*** Data below ***

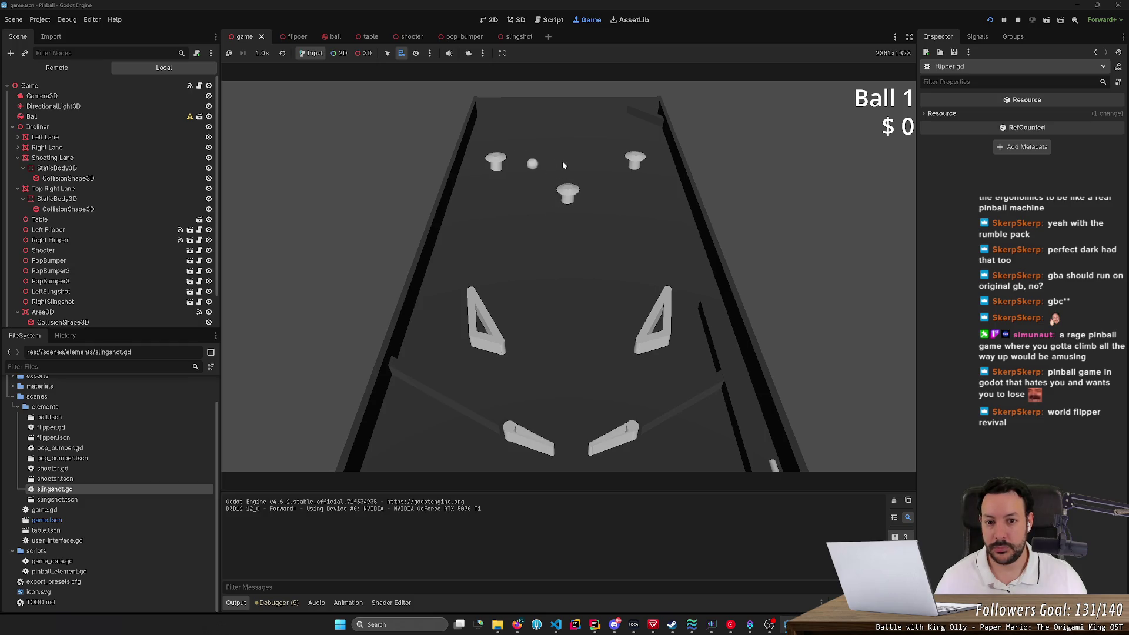
{"action": "left_click", "coordinate": [564, 158]}
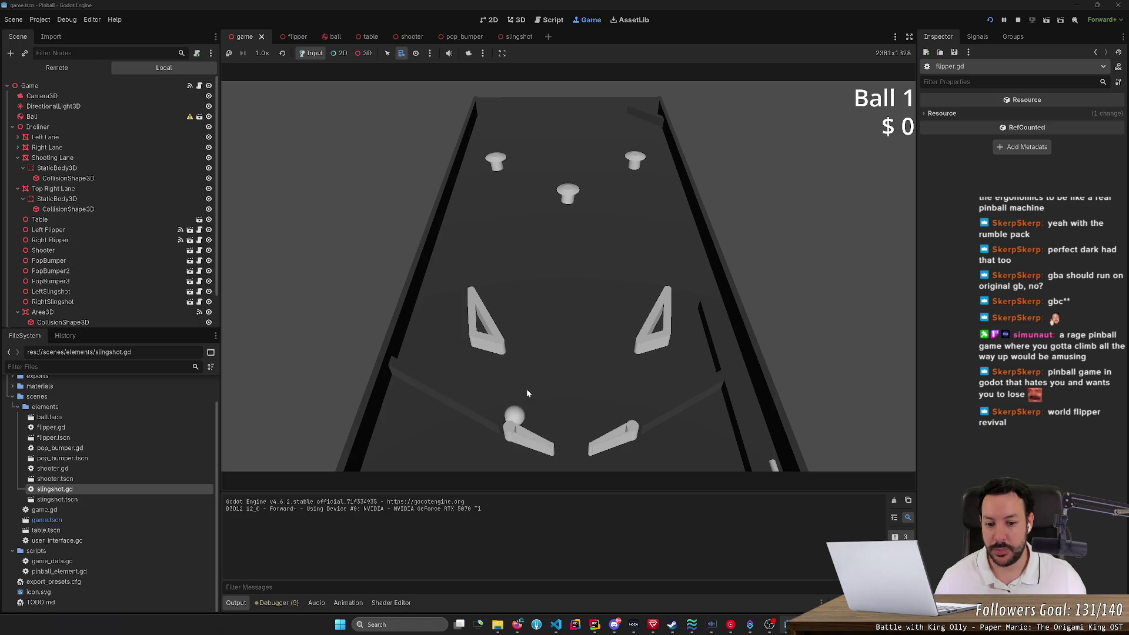
{"action": "key", "text": "Left"}
{"action": "key", "text": "Left"}
{"action": "key", "text": "Left"}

*** End of Data below ***

== Your instructions ==
The data above must be copied exactly. Leave out the pictures.

== Output for this task ==
{"action": "left_click", "coordinate": [564, 158]}
{"action": "key", "text": "Left"}
{"action": "key", "text": "Left"}
{"action": "key", "text": "Left"}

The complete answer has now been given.